Estas ideas de Rodó penetraron al país de la mano de Enrique Deschamps, a quien le cabe el mérito de haber propiciado la primera impresión de “Ariel” fuera de Uruguay un año después de su publicación original en 1900. Con la honrosa excepción de Pedro Henríquez Ureña, quien muy temprano se distancia de las ideas de Rodó y de una crítica a Estados Unidos que considera hasta cierto punto menos fundamentada que la de “dos máximos y geniales psicólogos antillanos: Hostos y Martí”, el arielismo, tal como afirma Arístides Inchaustegui, unió a los intelectuales en “una especie de credo político cohesionante del movimiento nacionalista que se oponía al invasor yanqui”.

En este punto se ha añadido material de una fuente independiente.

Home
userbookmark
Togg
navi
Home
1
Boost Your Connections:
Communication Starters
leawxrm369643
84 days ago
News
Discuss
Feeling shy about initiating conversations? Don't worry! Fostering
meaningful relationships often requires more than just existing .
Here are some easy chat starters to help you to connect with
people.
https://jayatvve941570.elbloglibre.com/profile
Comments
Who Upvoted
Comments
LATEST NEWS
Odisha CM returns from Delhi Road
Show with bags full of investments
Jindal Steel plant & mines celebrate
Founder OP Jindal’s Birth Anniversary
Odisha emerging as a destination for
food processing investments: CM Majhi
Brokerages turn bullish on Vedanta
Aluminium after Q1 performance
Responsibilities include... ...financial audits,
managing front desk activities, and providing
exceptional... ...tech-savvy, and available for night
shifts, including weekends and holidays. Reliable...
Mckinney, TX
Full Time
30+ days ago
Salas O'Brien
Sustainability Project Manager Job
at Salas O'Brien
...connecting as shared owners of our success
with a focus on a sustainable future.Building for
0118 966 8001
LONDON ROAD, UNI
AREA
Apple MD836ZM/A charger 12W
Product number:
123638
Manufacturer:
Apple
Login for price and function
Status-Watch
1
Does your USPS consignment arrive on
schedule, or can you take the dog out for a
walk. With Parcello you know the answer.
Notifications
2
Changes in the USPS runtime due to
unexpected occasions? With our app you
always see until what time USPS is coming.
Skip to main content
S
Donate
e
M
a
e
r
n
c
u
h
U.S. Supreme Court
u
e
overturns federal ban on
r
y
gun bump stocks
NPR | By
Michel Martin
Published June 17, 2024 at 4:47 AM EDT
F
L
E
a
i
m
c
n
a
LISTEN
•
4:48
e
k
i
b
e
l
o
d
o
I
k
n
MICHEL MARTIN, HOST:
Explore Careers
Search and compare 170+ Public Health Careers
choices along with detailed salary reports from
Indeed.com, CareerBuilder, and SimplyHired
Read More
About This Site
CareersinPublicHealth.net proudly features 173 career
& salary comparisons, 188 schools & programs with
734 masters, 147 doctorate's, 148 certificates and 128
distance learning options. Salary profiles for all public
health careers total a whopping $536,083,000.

Como bien ha señalado Diógenes Céspedes, no por azar estos intelectuales arielistas “encontraron en la dictadura de Trujillo la realización del Estado arielista: la calidad contra la tiranía del número”, pues “en el arielismo, la justificación del totalitarismo es una posibilidad”, cuando no es posible esa “democracia bien entendida”, que en todo caso excluye al pueblo de participación. Con razón, Peña Batlle justifica la dictadura trujillista afirmando que “la democracia como la entienden y ejercitan algunos países, es lujo que no podemos gastarnos nosotros” y defiende la conculcación de los derechos fundamentales al afirmar que “los métodos de la disciplina, si se quiere hasta exagerados, son imprescindibles en el vivir de los dominicanos”. Y es que, como ha demostrado Euclides Gutiérrez en su libro “Trujillo: monarca sin corona”, el dictador asumió todo el programa del Partido Nacionalista, inspirado precisamente en las ideas de orden, anti partidocracia, nacionalismo y progreso de Rodó, tal como las expone en “Ariel”.

Nuestra historia demuestra que cada vez que se hace primar esa etérea, inaprensible y evanescente voluntad general sobre la concreta y real mayoría “numérica” de los electores individuales, en los hechos lo que prima es la omnímoda voluntad del Jefe, del caudillo, del líder mesiánico, de esa persona que un editorial del periódico “El Diario” de Santiago de 1927 llama sencillamente “El Hombre”, es decir, aquel “que lo sea y diga al pueblo que lo es, y se lo pruebe, para que el pueblo lo aclame y lo siga”, pues “el pueblo está maduro para seguir a un hombre, o con más propiedad aún: al hombre, es decir, al que sea la verdadera encarnación de la conciencia pública”. Una de dos: o aceptamos que, como bien afirma Schumpeter, “la democracia no es sino un método para imponer una voluntad numérica de unos sobre otros”, o cedemos irremisiblemente nuestros preciados derechos a ese “Hombre” capaz de determinar la ilusión, la ficción que es esa voluntad general en cuyo nombre tantos crímenes se han cometido y tantas valiosas vidas se han perdido.